Reproduce the entire listing below line for line, without altering any character.

[INPUT DATA]
=-=-=-=-=
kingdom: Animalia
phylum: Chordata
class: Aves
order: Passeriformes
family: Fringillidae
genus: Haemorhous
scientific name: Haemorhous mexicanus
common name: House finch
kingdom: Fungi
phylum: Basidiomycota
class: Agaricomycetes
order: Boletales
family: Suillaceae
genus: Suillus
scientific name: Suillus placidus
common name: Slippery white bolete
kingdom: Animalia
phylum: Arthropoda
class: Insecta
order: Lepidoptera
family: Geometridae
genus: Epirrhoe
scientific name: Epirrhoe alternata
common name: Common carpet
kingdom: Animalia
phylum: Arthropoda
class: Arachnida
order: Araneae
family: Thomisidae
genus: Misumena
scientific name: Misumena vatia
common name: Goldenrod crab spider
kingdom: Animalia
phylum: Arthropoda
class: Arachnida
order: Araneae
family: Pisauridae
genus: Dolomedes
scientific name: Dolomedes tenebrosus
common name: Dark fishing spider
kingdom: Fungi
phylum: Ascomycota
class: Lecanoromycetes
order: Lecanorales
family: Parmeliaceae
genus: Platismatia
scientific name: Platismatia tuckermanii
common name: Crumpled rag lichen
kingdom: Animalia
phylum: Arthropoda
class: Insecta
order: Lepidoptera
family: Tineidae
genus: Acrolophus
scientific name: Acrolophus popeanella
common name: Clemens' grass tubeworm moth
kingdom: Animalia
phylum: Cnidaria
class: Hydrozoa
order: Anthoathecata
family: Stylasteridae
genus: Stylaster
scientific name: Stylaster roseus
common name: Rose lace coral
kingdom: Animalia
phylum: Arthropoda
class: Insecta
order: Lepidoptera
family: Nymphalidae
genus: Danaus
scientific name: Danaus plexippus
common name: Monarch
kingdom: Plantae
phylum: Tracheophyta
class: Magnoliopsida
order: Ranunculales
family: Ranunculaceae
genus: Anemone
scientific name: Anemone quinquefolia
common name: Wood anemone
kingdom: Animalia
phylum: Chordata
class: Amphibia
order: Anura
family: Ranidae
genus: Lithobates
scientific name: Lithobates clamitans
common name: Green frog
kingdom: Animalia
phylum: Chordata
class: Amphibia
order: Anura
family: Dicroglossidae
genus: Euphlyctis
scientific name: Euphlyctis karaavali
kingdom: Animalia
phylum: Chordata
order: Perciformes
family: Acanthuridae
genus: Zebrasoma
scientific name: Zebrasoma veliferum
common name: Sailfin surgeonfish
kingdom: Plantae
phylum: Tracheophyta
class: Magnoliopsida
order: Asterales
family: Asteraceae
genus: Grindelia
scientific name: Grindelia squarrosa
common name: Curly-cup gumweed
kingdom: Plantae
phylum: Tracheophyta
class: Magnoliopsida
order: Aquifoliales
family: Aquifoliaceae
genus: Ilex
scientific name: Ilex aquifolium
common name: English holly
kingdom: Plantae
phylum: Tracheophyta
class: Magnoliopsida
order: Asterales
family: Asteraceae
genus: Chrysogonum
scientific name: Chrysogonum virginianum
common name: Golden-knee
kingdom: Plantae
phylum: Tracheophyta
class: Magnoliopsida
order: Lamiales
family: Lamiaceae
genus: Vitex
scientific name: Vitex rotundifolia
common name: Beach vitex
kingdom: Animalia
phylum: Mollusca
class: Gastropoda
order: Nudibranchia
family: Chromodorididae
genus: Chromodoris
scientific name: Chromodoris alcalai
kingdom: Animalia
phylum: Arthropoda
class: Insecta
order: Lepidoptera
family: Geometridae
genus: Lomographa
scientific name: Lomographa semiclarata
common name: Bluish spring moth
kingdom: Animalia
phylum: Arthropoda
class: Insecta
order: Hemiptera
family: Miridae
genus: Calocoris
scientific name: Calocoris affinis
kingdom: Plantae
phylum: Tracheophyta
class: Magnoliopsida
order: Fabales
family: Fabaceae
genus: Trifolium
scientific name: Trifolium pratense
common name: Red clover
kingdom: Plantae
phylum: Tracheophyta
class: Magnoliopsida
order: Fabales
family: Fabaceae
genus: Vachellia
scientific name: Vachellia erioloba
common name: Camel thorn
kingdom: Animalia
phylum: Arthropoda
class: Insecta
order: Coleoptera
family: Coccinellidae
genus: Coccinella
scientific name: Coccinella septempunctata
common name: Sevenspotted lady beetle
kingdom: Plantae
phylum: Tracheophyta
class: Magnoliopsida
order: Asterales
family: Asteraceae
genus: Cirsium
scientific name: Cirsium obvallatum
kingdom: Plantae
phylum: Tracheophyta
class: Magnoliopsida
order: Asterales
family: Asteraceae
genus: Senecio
=-=-=-=-=
[TASK RESPONSE]
kingdom: Animalia
phylum: Chordata
class: Aves
order: Passeriformes
family: Fringillidae
genus: Haemorhous
scientific name: Haemorhous mexicanus
common name: House finch
kingdom: Fungi
phylum: Basidiomycota
class: Agaricomycetes
order: Boletales
family: Suillaceae
genus: Suillus
scientific name: Suillus placidus
common name: Slippery white bolete
kingdom: Animalia
phylum: Arthropoda
class: Insecta
order: Lepidoptera
family: Geometridae
genus: Epirrhoe
scientific name: Epirrhoe alternata
common name: Common carpet
kingdom: Animalia
phylum: Arthropoda
class: Arachnida
order: Araneae
family: Thomisidae
genus: Misumena
scientific name: Misumena vatia
common name: Goldenrod crab spider
kingdom: Animalia
phylum: Arthropoda
class: Arachnida
order: Araneae
family: Pisauridae
genus: Dolomedes
scientific name: Dolomedes tenebrosus
common name: Dark fishing spider
kingdom: Fungi
phylum: Ascomycota
class: Lecanoromycetes
order: Lecanorales
family: Parmeliaceae
genus: Platismatia
scientific name: Platismatia tuckermanii
common name: Crumpled rag lichen
kingdom: Animalia
phylum: Arthropoda
class: Insecta
order: Lepidoptera
family: Tineidae
genus: Acrolophus
scientific name: Acrolophus popeanella
common name: Clemens' grass tubeworm moth
kingdom: Animalia
phylum: Cnidaria
class: Hydrozoa
order: Anthoathecata
family: Stylasteridae
genus: Stylaster
scientific name: Stylaster roseus
common name: Rose lace coral
kingdom: Animalia
phylum: Arthropoda
class: Insecta
order: Lepidoptera
family: Nymphalidae
genus: Danaus
scientific name: Danaus plexippus
common name: Monarch
kingdom: Plantae
phylum: Tracheophyta
class: Magnoliopsida
order: Ranunculales
family: Ranunculaceae
genus: Anemone
scientific name: Anemone quinquefolia
common name: Wood anemone
kingdom: Animalia
phylum: Chordata
class: Amphibia
order: Anura
family: Ranidae
genus: Lithobates
scientific name: Lithobates clamitans
common name: Green frog
kingdom: Animalia
phylum: Chordata
class: Amphibia
order: Anura
family: Dicroglossidae
genus: Euphlyctis
scientific name: Euphlyctis karaavali
kingdom: Animalia
phylum: Chordata
order: Perciformes
family: Acanthuridae
genus: Zebrasoma
scientific name: Zebrasoma veliferum
common name: Sailfin surgeonfish
kingdom: Plantae
phylum: Tracheophyta
class: Magnoliopsida
order: Asterales
family: Asteraceae
genus: Grindelia
scientific name: Grindelia squarrosa
common name: Curly-cup gumweed
kingdom: Plantae
phylum: Tracheophyta
class: Magnoliopsida
order: Aquifoliales
family: Aquifoliaceae
genus: Ilex
scientific name: Ilex aquifolium
common name: English holly
kingdom: Plantae
phylum: Tracheophyta
class: Magnoliopsida
order: Asterales
family: Asteraceae
genus: Chrysogonum
scientific name: Chrysogonum virginianum
common name: Golden-knee
kingdom: Plantae
phylum: Tracheophyta
class: Magnoliopsida
order: Lamiales
family: Lamiaceae
genus: Vitex
scientific name: Vitex rotundifolia
common name: Beach vitex
kingdom: Animalia
phylum: Mollusca
class: Gastropoda
order: Nudibranchia
family: Chromodorididae
genus: Chromodoris
scientific name: Chromodoris alcalai
kingdom: Animalia
phylum: Arthropoda
class: Insecta
order: Lepidoptera
family: Geometridae
genus: Lomographa
scientific name: Lomographa semiclarata
common name: Bluish spring moth
kingdom: Animalia
phylum: Arthropoda
class: Insecta
order: Hemiptera
family: Miridae
genus: Calocoris
scientific name: Calocoris affinis
kingdom: Plantae
phylum: Tracheophyta
class: Magnoliopsida
order: Fabales
family: Fabaceae
genus: Trifolium
scientific name: Trifolium pratense
common name: Red clover
kingdom: Plantae
phylum: Tracheophyta
class: Magnoliopsida
order: Fabales
family: Fabaceae
genus: Vachellia
scientific name: Vachellia erioloba
common name: Camel thorn
kingdom: Animalia
phylum: Arthropoda
class: Insecta
order: Coleoptera
family: Coccinellidae
genus: Coccinella
scientific name: Coccinella septempunctata
common name: Sevenspotted lady beetle
kingdom: Plantae
phylum: Tracheophyta
class: Magnoliopsida
order: Asterales
family: Asteraceae
genus: Cirsium
scientific name: Cirsium obvallatum
kingdom: Plantae
phylum: Tracheophyta
class: Magnoliopsida
order: Asterales
family: Asteraceae
genus: Senecio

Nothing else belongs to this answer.